Great way to spend some quality time with your wife.:fishing: Enjoy the day together!


----------



## surfnsam (Apr 28, 2008)

I was heading there tomorrow but weather looks bad. Went today and the creek I went to was lced up


----------



## BAYFISHER (Jul 6, 2001)

For the acorns that are shaking my tree to get a rise, click below to stop armchair fishing. Or if you're savvy, goto dnr website and look for me or my name. been posted there a few times. time to put up.

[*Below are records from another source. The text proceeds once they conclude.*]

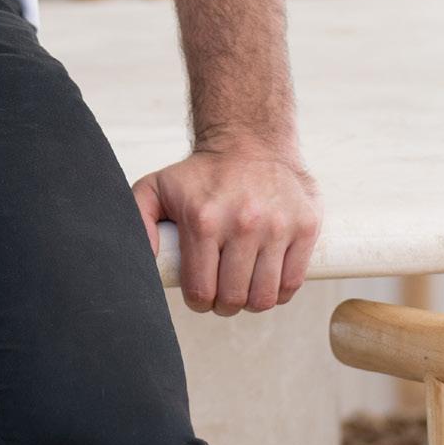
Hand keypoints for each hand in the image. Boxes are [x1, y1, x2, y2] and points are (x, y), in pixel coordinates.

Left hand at [131, 139, 320, 316]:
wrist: (250, 140)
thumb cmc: (201, 174)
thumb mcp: (157, 187)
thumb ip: (138, 220)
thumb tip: (143, 260)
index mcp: (203, 219)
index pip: (201, 291)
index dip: (198, 301)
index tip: (199, 293)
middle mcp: (242, 223)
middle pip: (233, 299)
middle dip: (223, 304)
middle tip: (221, 292)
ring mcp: (278, 226)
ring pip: (264, 298)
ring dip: (251, 302)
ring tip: (243, 286)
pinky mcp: (305, 227)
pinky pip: (292, 284)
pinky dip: (278, 292)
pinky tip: (265, 279)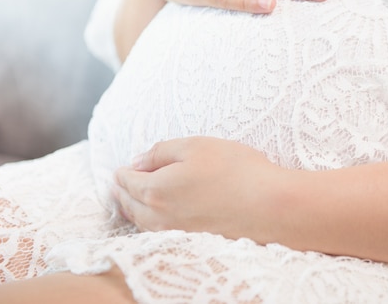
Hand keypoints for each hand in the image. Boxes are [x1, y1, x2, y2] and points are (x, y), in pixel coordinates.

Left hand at [112, 137, 291, 242]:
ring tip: (131, 201)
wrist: (270, 205)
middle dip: (122, 193)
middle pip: (129, 205)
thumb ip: (160, 152)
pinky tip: (158, 216)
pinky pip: (159, 231)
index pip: (126, 182)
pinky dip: (150, 222)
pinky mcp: (192, 241)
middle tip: (118, 185)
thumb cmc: (235, 170)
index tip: (121, 168)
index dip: (122, 172)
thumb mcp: (195, 146)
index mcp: (154, 190)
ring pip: (142, 222)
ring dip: (133, 209)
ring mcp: (175, 232)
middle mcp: (159, 216)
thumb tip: (137, 162)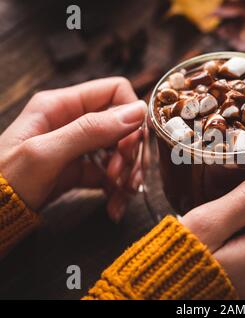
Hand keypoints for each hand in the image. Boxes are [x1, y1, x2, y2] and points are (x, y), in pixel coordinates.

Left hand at [0, 77, 146, 221]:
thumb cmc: (6, 182)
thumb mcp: (46, 154)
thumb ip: (91, 130)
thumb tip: (137, 110)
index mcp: (62, 105)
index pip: (115, 92)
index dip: (130, 117)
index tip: (129, 147)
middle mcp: (74, 121)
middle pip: (124, 124)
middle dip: (131, 152)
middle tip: (126, 176)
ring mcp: (79, 146)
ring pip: (122, 150)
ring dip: (128, 173)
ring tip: (122, 194)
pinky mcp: (82, 169)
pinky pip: (112, 174)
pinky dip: (118, 189)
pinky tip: (115, 205)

http://www.pierandsurf.com/fishing-forum/attachment.php?attachmentid=4073&d=1269407093

http://www.pierandsurf.com/fishing-forum/album.php?albumid=424&attachmentid=4021


----------



## redbucket (Oct 23, 2013)

BAYFISHER said:


> http://www.pierandsurf.com/fishing-forum/album.php?albumid=424&attachmentid=4021


ouch..


----------



## kayak456 (Jun 5, 2012)

Have you caught any this year though?


----------



## BAYFISHER (Jul 6, 2001)

I aint tellin....YET. btdt. lately lmb locally,landlocked. I need to find out if buses goto annapolis near spsp WITH my 18 speed bike. So when I get there, I can ride back to silver spring on it, some two days later or so.


----------



## surfnsam (Apr 28, 2008)

Take it easy Bayfisher. Weather sucks, water cold and its windy. Nothing happening quite yet. When it starts I'll be sure to bring some extra salted bws;-) not giving away the juicy ones!


----------



## AbuMike (Sep 3, 2007)

BAYFISHER said:


> For the acorns that are shaking my tree to get a rise, click below to stop armchair fishing. Or if you're savvy, goto dnr website and look for me or my name. been posted there a few times. time to put up.
> 
> 
> http://www.pierandsurf.com/fishing-forum/attachment.php?attachmentid=4073&d=1269407093
> ...


Did you put up the right pics? Those are from like 2010...


----------



## BAYFISHER (Jul 6, 2001)

too many loaded questions. Its recent enough for me to fend off doubters. I am not an armchair fisherman. If it were my way, I would be at SPSP everyday until my first C&R and then relax all spring. One is all it takes.


----------